This Sunday, as we all pause to honor the mothers in our lives, I have words of advice for men observing the day with the mother of their children: Do more. If you’re debating between a spa gift certificate and flowers, get both. If you were planning to take the kids out in the morning so she could rest, take them out for the afternoon, too.
Mother’s Day should be the biggest holiday of the year, and it’s time moms said so.
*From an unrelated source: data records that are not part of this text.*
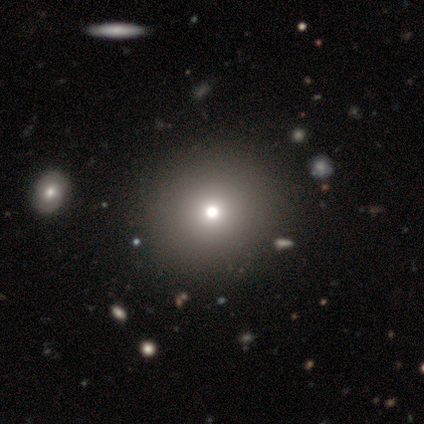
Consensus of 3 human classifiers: This is marginally a smooth galaxy (33%, tied with featured or disk and star or artifact). How rounded: clearly round (100%). Merging: clearly none (100%).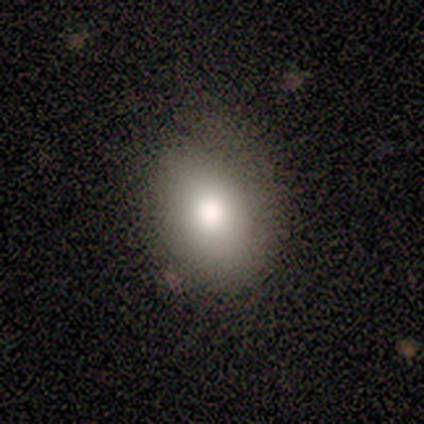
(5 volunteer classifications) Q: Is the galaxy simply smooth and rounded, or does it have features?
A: smooth — 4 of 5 (80%).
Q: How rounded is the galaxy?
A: in between — 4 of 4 (100%).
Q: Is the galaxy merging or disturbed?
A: minor disturbance — 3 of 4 (75%).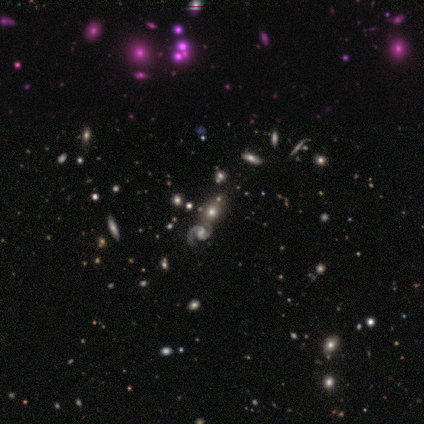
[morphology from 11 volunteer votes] Q: Smooth or featured?
A: featured or disk (36%); tied with: star or artifact (36%)
Q: Edge-on disk?
A: no (100%)
Q: Bar?
A: weak (75%); runner-up: no (25%)
Q: Spiral arms?
A: yes (100%)
Q: Spiral winding?
A: medium (50%); tied with: loose (50%)
Q: Spiral arm count?
A: 2 (100%)
Q: Bulge size?
A: moderate (100%)
Q: Merging?
A: none (71%); runner-up: merger (29%)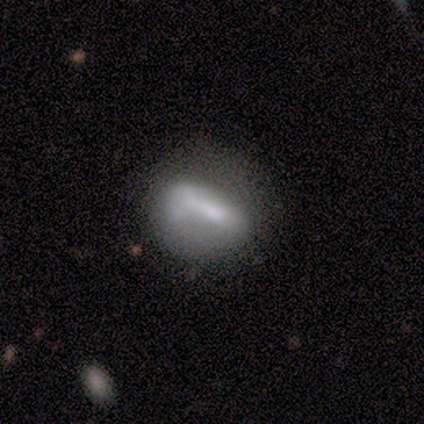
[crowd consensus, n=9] Q: Smooth or featured?
A: smooth (67%); runner-up: featured or disk (33%)
Q: How rounded?
A: in between (83%); runner-up: round (17%)
Q: Merging?
A: none (44%); runner-up: major disturbance (33%)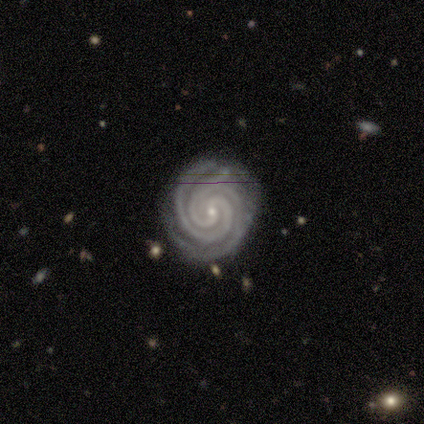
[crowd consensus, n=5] This appears to be a featured or disk galaxy (100%) with no bar (80%), 2 (60%) tight (80%) spiral arms (100%) and a small central bulge (100%). Merging: none (100%).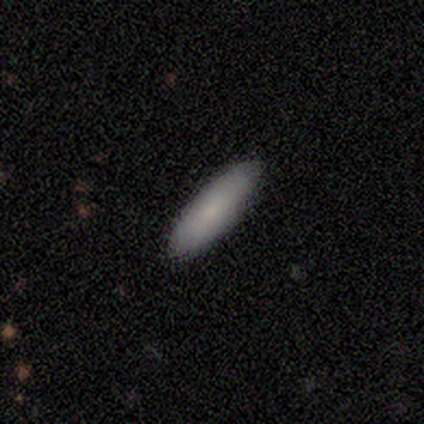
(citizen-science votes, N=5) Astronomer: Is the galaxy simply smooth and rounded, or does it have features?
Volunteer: smooth — 100%.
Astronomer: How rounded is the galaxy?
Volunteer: cigar-shaped — 60% (runner-up: in between, 40%).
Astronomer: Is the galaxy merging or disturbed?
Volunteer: none — 80%.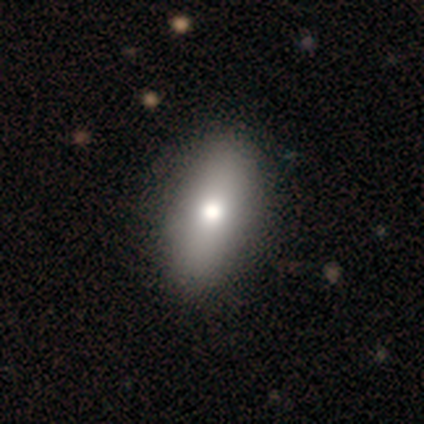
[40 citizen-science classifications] This is clearly a smooth galaxy (82%). How rounded: clearly in between (91%). Merging: possibly none (59%).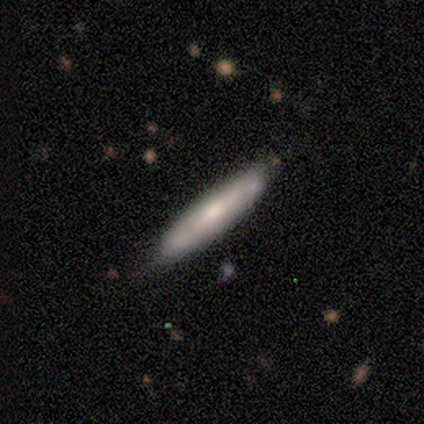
This is likely a smooth galaxy (60%). How rounded: clearly cigar-shaped (100%). Merging: clearly none (100%).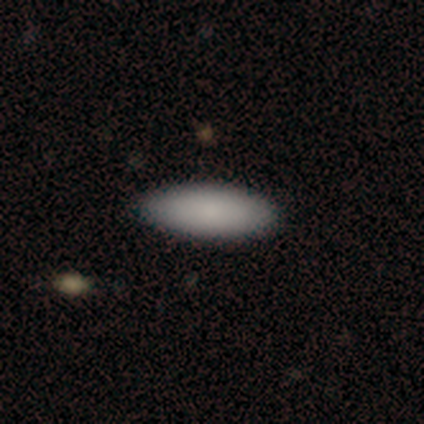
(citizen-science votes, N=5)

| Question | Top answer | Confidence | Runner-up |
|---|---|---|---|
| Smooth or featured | smooth | 100% | — |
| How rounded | in between | 80% | cigar-shaped (20%) |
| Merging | none | 100% | — |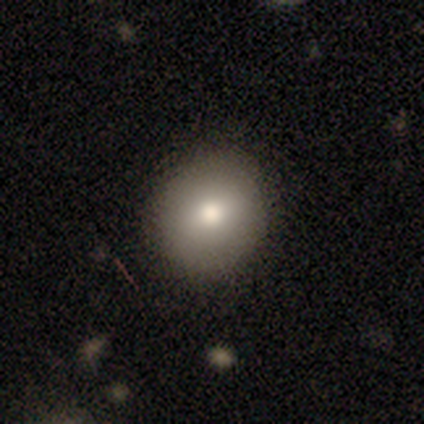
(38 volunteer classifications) This appears to be a smooth galaxy with no disk features (79%) that is round (90%). Merging: none (88%).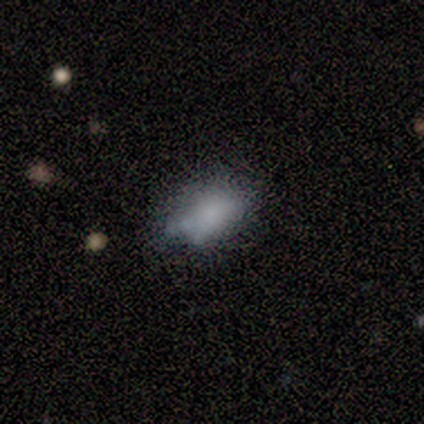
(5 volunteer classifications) smooth_or_featured: smooth (p=0.80) [alt: star or artifact p=0.20]
how_rounded: in between (p=1.00)
merging: none (p=0.75) [alt: minor disturbance p=0.25]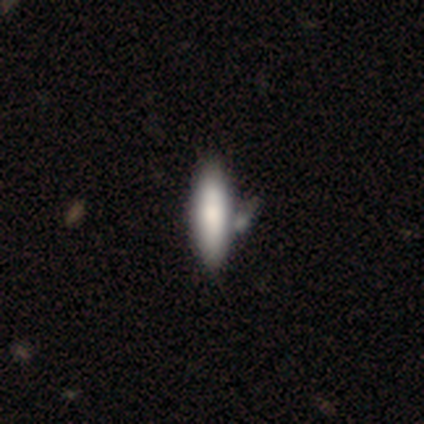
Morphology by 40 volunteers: smooth-or-featured: smooth: 70% | featured or disk: 22% | star or artifact: 8%
  how-rounded: cigar-shaped: 54% | in between: 46% | round: 0%
  merging: none: 38% | merger: 19% | minor disturbance: 16% | major disturbance: 3%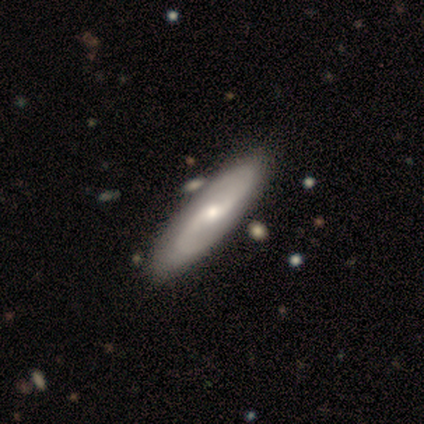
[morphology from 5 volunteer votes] Smooth or featured? featured or disk (100%)
Edge-on disk? no (100%)
Bar? no (60%)
Spiral arms? yes (100%)
Spiral winding? loose (80%)
Spiral arm count? 2 (80%)
Bulge size? small (60%)
Merging? none (80%)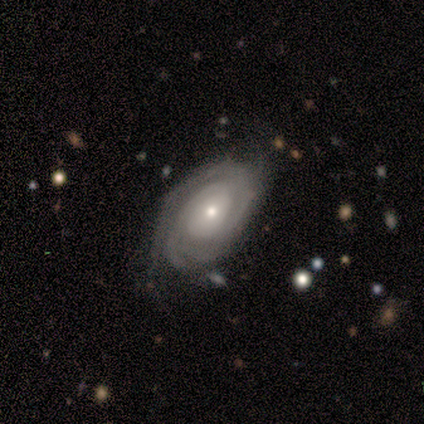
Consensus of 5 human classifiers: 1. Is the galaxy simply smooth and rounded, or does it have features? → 100% featured or disk, 0% smooth, 0% star or artifact.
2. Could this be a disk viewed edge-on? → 100% no, 0% yes.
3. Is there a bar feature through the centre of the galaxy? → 80% no, 20% weak, 0% strong.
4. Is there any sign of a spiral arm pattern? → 100% yes, 0% no.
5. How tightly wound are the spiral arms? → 80% tight, 20% medium, 0% loose.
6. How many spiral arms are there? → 40% can't tell, 20% 2, 20% 3, 20% more than 4, 0% 1, 0% 4.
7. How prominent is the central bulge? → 60% small, 40% moderate, 0% dominant, 0% large, 0% none.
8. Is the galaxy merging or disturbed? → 60% minor disturbance, 40% none, 0% major disturbance, 0% merger.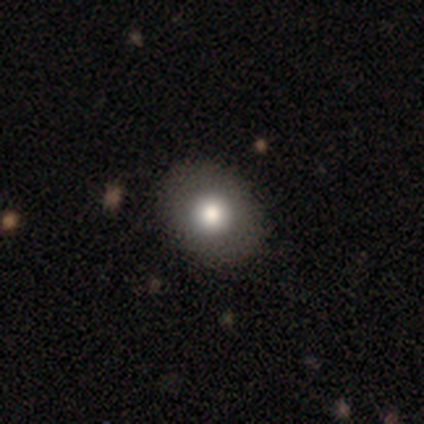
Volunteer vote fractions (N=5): Q: Smooth or featured?
A: smooth (60%); runner-up: featured or disk (40%)
Q: How rounded?
A: round (67%); runner-up: in between (33%)
Q: Merging?
A: none (60%); runner-up: minor disturbance (40%)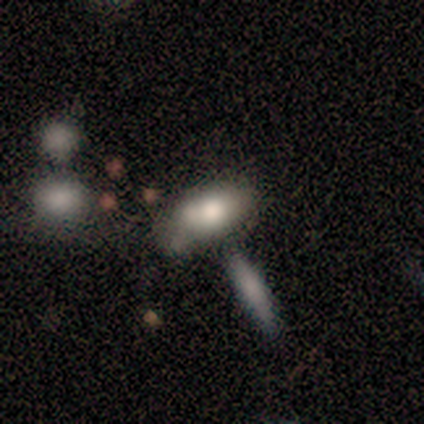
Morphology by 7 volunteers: Overall: smooth (86%). How rounded: in between (100%). Merging: minor disturbance (57%; merger 29%).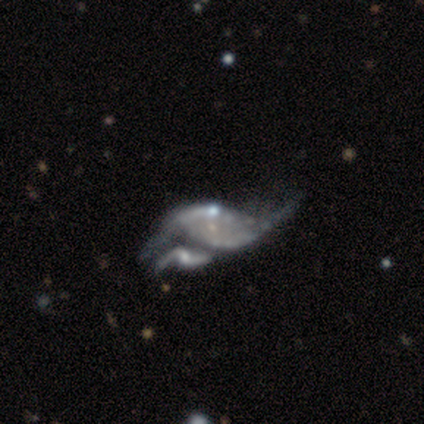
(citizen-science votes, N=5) Overall: featured or disk (80%). Edge-on disk: no (100%). Bar: no (75%). Spiral arms: no (75%). Bulge size: small (75%). Merging: minor disturbance (50%, tied with merger).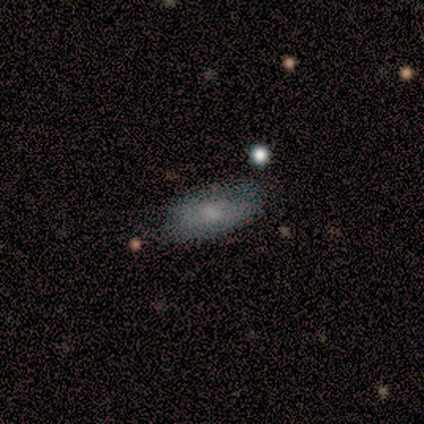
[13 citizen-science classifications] Smooth or featured? 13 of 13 (100%) said smooth. How rounded? 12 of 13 (92%) said in between. Merging? 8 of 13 (62%) said none.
Think about the great dads you know. Easy, right? You probably could come up with some right away. The ones who stand out because they do drop-off at school or cheer at Little League games. The ones who give baths or read books. Now think of the great moms. Harder, right? It’s not because there are so few great moms it’s because, barring a few bad apples, most moms are pretty great. Most moms do drop-off AND cheer at the games AND give baths AND read books and do about a million other tiny things that dads get so congratulated for doing. The bar is set so high for moms that a “great dad” is a dad who is somewhat involved in their kid’s life, but a “great mom” would have to go far beyond that to get her accolades.
As a mom, I worry about so many things. What if my kids get sick? What if I get sick? Do I focus too much on my first-born daughter at the expense of my two younger sons? Do I spend enough time with all of them individually? Are they happy? Can my too-sweet daughter stand up for herself? Am I on the phone too much around them? When is picture day? When is our day to bring in snack? Who’s that mom waving at me? Oh she’s not waving at me, phew. Are they making friends? Are they kind? Are they challenged in school? Oh no, I’m wearing denim on denim! How did I leave the house like this? Is it because I only sleep two hours at a time? And so on.
As a dad, my husband worries that raising them in Brooklyn might lead to them becoming Nets fans instead of his preferred Knicks. The end.
I don’t begrudge his lack of worry, and if I didn’t exist I’m sure he’d have the burden of thinking about most of the things with which I concern myself. But that means that yes, once a year I expect my husband to bring it and celebrate me as the mother of his children. That means he can’t just wake up on the day of and pick a restaurant, it has to be somewhere special, and while I don’t expect a gift (though, it doesn’t hurt), I do expect a nice card with words of appreciation for all I do. It’s not about spending money on me. I’d be just as happy with a nice dinner at home, or other free gestures, but I better see real effort.
Being a mom has changed me completely. It’s not just the corny “I’ve never felt this kind of love” thing which, obviously, is true. It changed the way I am in the world. I have a gravitational pull toward home that precludes me from going too far or staying away too long. I’m more interested in what my son drew at school than I am in world affairs. I think more about my daughter’s social calendar than my own. And that’s not even getting into the physical changes that motherhood has wrought.
My husband gets to stay mostly the same man he was, and that’s in large part because of me. He’s an amazing dad, what with his cheering and bath-giving, but fatherhood is just not as involved as motherhood. If there’s an issue with the kids, he hears about it — but the details of our kids’ lives get filtered through me.
Of course there are dads out there who are full-time parents in the way that has long been the mom’s role. And they should absolutely be commended for it. But for most men, Father’s Day isn’t so much a celebration of what they do as an encouragement to keep doing it. Mother’s Day is different, and it’s ok to say so. It’s not crazy that one day of the year the extreme sacrifices mothers make are noted with serious celebration.
It’s really the least everyone could do.